Isaac Asimov introduced his “Three Laws of Robotics” in his 1942 short story “Runaround.” They are:
- 1. A robot may not injure a human being or, through inaction, allow a human being to come to harm.
- 2. A robot must obey the orders given it by human beings except where such orders would conflict with the First Law.
- 3. A robot must protect its own existence as long as such protection does not conflict with the First or Second Laws.

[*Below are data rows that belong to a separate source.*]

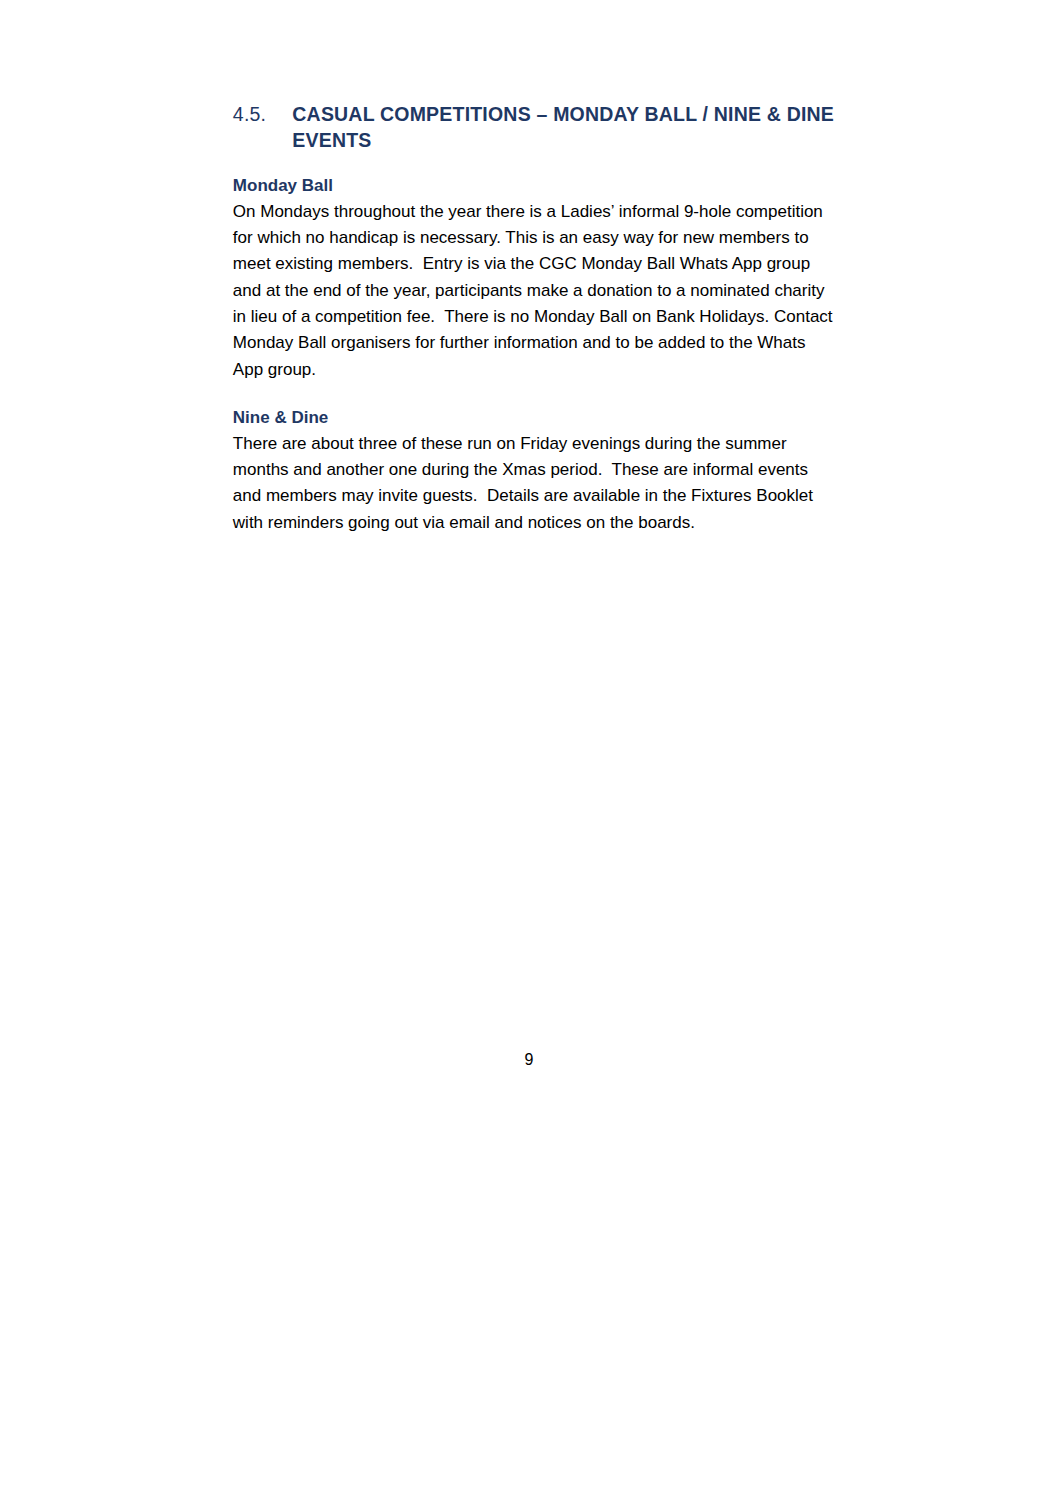4.5. Casual Competitions – Monday Ball / Nine & Dine Events
Monday Ball
On Mondays throughout the year there is a Ladies’ informal 9-hole competition for which no handicap is necessary. This is an easy way for new members to meet existing members. Entry is via the CGC Monday Ball Whats App group and at the end of the year, participants make a donation to a nominated charity in lieu of a competition fee. There is no Monday Ball on Bank Holidays. Contact Monday Ball organisers for further information and to be added to the Whats App group.
Nine & Dine
There are about three of these run on Friday evenings during the summer months and another one during the Xmas period. These are informal events and members may invite guests. Details are available in the Fixtures Booklet with reminders going out via email and notices on the boards.
9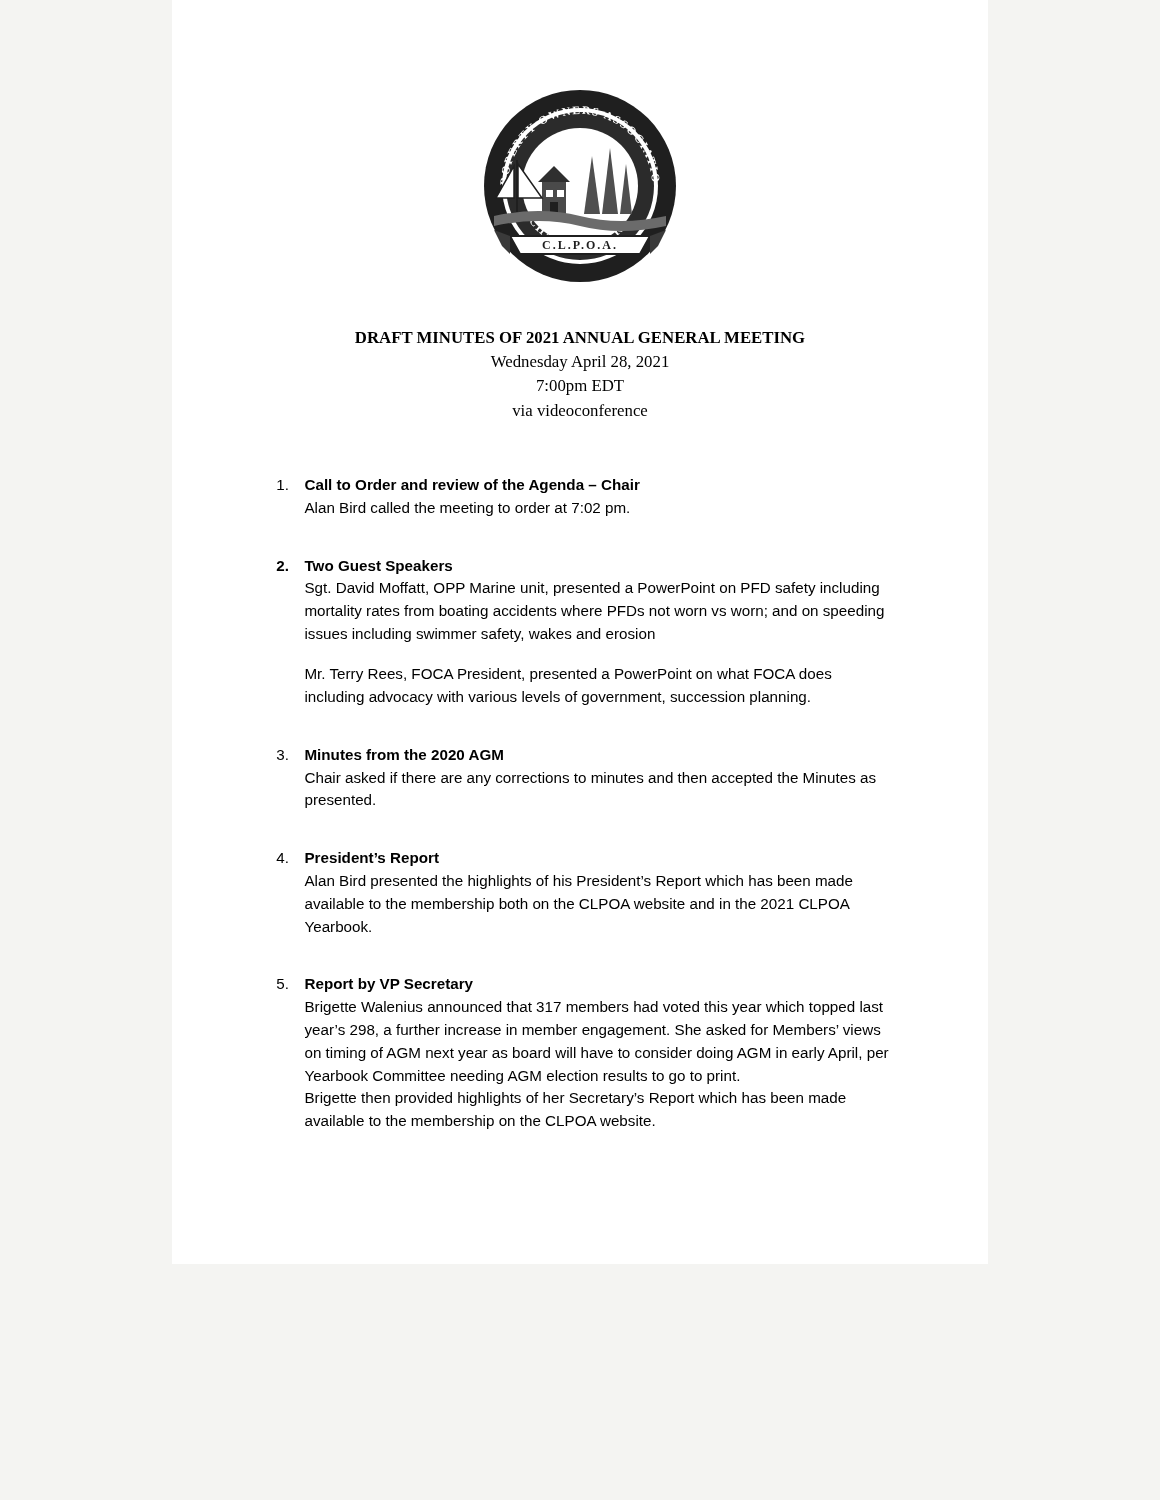PROPERTY OWNERS ASSOCIATION CHANDOS LAKE C.L.P.O.A.
DRAFT MINUTES OF 2021 ANNUAL GENERAL MEETING Wednesday April 28, 2021 7:00pm EDT via videoconference
Call to Order and review of the Agenda – Chair
Alan Bird called the meeting to order at 7:02 pm.
Two Guest Speakers
Sgt. David Moffatt, OPP Marine unit, presented a PowerPoint on PFD safety including mortality rates from boating accidents where PFDs not worn vs worn; and on speeding issues including swimmer safety, wakes and erosion
Mr. Terry Rees, FOCA President, presented a PowerPoint on what FOCA does including advocacy with various levels of government, succession planning.
Minutes from the 2020 AGM
Chair asked if there are any corrections to minutes and then accepted the Minutes as presented.
President’s Report
Alan Bird presented the highlights of his President’s Report which has been made available to the membership both on the CLPOA website and in the 2021 CLPOA Yearbook.
Report by VP Secretary
Brigette Walenius announced that 317 members had voted this year which topped last year’s 298, a further increase in member engagement. She asked for Members’ views on timing of AGM next year as board will have to consider doing AGM in early April, per Yearbook Committee needing AGM election results to go to print.
Brigette then provided highlights of her Secretary’s Report which has been made available to the membership on the CLPOA website.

Many actions of a robot are programmed, and it is difficult to adapt these to new situations. In order to avoid this difficulty, the actions must be learned under the guidance of a human being. The concept of “movement primitives” is based on the assumption that the human brain contains a vocabulary of primitive basic movements that can be combined to represent complex actions. One research focus of the Institute in Karlsruhe is therefore the “dynamic movement primitives.” This way of representing movement makes it possible for robots to learn and represent a demonstrated movement in a generalized and adaptive form. This movement can then be adapted to new situations simply by entering the starting and exit points. Another alternative is to use movement primitives that are based on Hidden Markov Models (HMMs). In order to learn a movement, they extract shared characteristic key points out of several demonstrations. The adaptation and consecutive execution of these key points makes it possible to reproduce the learned movement. All the movement primitives are supplemented by a description of the actions and their context and then saved in a movement library.

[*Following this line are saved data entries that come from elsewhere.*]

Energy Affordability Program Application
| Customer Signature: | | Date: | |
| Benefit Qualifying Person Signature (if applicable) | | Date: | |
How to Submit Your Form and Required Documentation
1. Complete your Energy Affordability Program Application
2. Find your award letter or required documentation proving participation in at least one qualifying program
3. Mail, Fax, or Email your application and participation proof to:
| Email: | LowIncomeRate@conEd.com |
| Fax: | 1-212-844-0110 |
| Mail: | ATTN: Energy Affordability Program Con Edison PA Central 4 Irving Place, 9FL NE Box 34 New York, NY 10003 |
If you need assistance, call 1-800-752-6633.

The Chair of High-performing Humanoid Technologies (H²T) at the Institute of Anthropomatics and Robotics at the KIT researches and develops humanoid robot technologies and systems that perform many different kinds of tasks in the real world in interaction with human beings. The research focus is on the mechano-informatics of humanoid robots, visually and tactilely supported gripping and mobile manipulation, learning from observation of human beings, the modeling and analysis of human movements, active seeing and tactile palpation, software and hardware architectures, and system integration.
The term “uncanny valley” refers to an acceptance gap, or a certain interruption of a viewer’s acceptance of artificial figures, which previously seemed hypothetical and paradoxical. Masahiro Mori, a Japanese robotics scientist, first described this “phenomenon of the uncanny valley” in 1970. Today it refers to a specific phenomenon: the fact that a viewer’s acceptance of a robot’s technically simulated nonverbal behavior depends on the “reality content” of the carrier (robots, avatars etc.). However, this acceptance does not increase in a steady linear fashion together with the figure’s similarity to a human being. Instead, it decreases sharply within a certain range. Human beings find highly abstract, fully artificial figures more appealing and acceptable than figures whose design is extremely natural or extremely similar to human beings. According to this theory, the acceptance decreases suddenly as the result of a certain level of anthropomorphism and only rises again after a certain very high degree of anthropomorphism has been reached. The acceptance would be highest if the imitation could no longer be distinguished at all from a real human being.